Instruction - Repeat every record exactly, but omit the images.
▼
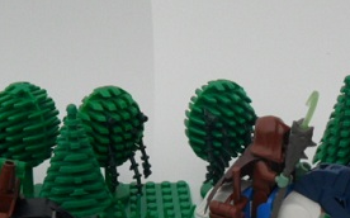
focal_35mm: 83
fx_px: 791
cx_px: 213
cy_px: 53
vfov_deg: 15.6
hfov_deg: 24.9
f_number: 8.9
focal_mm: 4.9
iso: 100
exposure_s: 1/250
▲
Reply -
focal_35mm: 83
fx_px: 791
cx_px: 213
cy_px: 53
vfov_deg: 15.6
hfov_deg: 24.9
f_number: 8.9
focal_mm: 4.9
iso: 100
exposure_s: 1/250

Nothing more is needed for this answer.